··· EXERCISE DATA ···

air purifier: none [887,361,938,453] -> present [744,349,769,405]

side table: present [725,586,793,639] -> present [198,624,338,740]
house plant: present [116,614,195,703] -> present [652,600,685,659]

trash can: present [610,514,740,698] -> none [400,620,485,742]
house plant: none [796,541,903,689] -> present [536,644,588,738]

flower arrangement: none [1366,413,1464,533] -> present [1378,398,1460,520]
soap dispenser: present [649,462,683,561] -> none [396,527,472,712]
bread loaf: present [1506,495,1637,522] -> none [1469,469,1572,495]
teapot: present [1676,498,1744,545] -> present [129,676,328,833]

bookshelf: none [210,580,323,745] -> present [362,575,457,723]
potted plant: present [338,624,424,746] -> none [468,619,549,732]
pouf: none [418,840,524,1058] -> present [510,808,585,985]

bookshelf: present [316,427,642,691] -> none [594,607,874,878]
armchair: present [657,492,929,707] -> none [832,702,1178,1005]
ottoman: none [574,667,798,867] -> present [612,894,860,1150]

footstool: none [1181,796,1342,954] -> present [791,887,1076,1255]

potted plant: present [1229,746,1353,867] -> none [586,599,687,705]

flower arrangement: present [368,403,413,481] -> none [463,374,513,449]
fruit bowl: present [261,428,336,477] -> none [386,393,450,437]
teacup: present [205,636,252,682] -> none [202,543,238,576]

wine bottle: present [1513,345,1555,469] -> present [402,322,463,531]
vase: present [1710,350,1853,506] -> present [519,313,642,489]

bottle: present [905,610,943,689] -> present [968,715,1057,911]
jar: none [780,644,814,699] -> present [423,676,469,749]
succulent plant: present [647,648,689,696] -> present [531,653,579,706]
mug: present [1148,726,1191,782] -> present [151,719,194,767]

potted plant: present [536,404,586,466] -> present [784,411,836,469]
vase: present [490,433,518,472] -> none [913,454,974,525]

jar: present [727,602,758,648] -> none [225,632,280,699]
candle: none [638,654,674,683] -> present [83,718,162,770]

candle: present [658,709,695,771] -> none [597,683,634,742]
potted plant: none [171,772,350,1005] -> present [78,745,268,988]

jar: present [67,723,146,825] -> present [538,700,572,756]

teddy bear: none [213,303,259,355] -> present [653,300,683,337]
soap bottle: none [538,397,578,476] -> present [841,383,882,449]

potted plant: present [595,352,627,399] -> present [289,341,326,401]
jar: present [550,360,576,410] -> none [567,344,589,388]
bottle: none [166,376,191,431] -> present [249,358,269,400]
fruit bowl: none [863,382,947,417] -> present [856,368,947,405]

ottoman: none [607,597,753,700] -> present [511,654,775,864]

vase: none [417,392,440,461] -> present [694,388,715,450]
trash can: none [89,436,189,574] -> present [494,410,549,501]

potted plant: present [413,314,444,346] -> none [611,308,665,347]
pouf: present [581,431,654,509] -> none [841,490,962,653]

···

#### [WHAT IS NEEDED]
Your response should consist of the listing, reproduced exactly.

#### [YOUR RESPONSE]
air purifier: none [887,361,938,453] -> present [744,349,769,405]

side table: present [725,586,793,639] -> present [198,624,338,740]
house plant: present [116,614,195,703] -> present [652,600,685,659]

trash can: present [610,514,740,698] -> none [400,620,485,742]
house plant: none [796,541,903,689] -> present [536,644,588,738]

flower arrangement: none [1366,413,1464,533] -> present [1378,398,1460,520]
soap dispenser: present [649,462,683,561] -> none [396,527,472,712]
bread loaf: present [1506,495,1637,522] -> none [1469,469,1572,495]
teapot: present [1676,498,1744,545] -> present [129,676,328,833]

bookshelf: none [210,580,323,745] -> present [362,575,457,723]
potted plant: present [338,624,424,746] -> none [468,619,549,732]
pouf: none [418,840,524,1058] -> present [510,808,585,985]

bookshelf: present [316,427,642,691] -> none [594,607,874,878]
armchair: present [657,492,929,707] -> none [832,702,1178,1005]
ottoman: none [574,667,798,867] -> present [612,894,860,1150]

footstool: none [1181,796,1342,954] -> present [791,887,1076,1255]

potted plant: present [1229,746,1353,867] -> none [586,599,687,705]

flower arrangement: present [368,403,413,481] -> none [463,374,513,449]
fruit bowl: present [261,428,336,477] -> none [386,393,450,437]
teacup: present [205,636,252,682] -> none [202,543,238,576]

wine bottle: present [1513,345,1555,469] -> present [402,322,463,531]
vase: present [1710,350,1853,506] -> present [519,313,642,489]

bottle: present [905,610,943,689] -> present [968,715,1057,911]
jar: none [780,644,814,699] -> present [423,676,469,749]
succulent plant: present [647,648,689,696] -> present [531,653,579,706]
mug: present [1148,726,1191,782] -> present [151,719,194,767]

potted plant: present [536,404,586,466] -> present [784,411,836,469]
vase: present [490,433,518,472] -> none [913,454,974,525]

jar: present [727,602,758,648] -> none [225,632,280,699]
candle: none [638,654,674,683] -> present [83,718,162,770]

candle: present [658,709,695,771] -> none [597,683,634,742]
potted plant: none [171,772,350,1005] -> present [78,745,268,988]

jar: present [67,723,146,825] -> present [538,700,572,756]

teddy bear: none [213,303,259,355] -> present [653,300,683,337]
soap bottle: none [538,397,578,476] -> present [841,383,882,449]

potted plant: present [595,352,627,399] -> present [289,341,326,401]
jar: present [550,360,576,410] -> none [567,344,589,388]
bottle: none [166,376,191,431] -> present [249,358,269,400]
fruit bowl: none [863,382,947,417] -> present [856,368,947,405]

ottoman: none [607,597,753,700] -> present [511,654,775,864]

vase: none [417,392,440,461] -> present [694,388,715,450]
trash can: none [89,436,189,574] -> present [494,410,549,501]

potted plant: present [413,314,444,346] -> none [611,308,665,347]
pouf: present [581,431,654,509] -> none [841,490,962,653]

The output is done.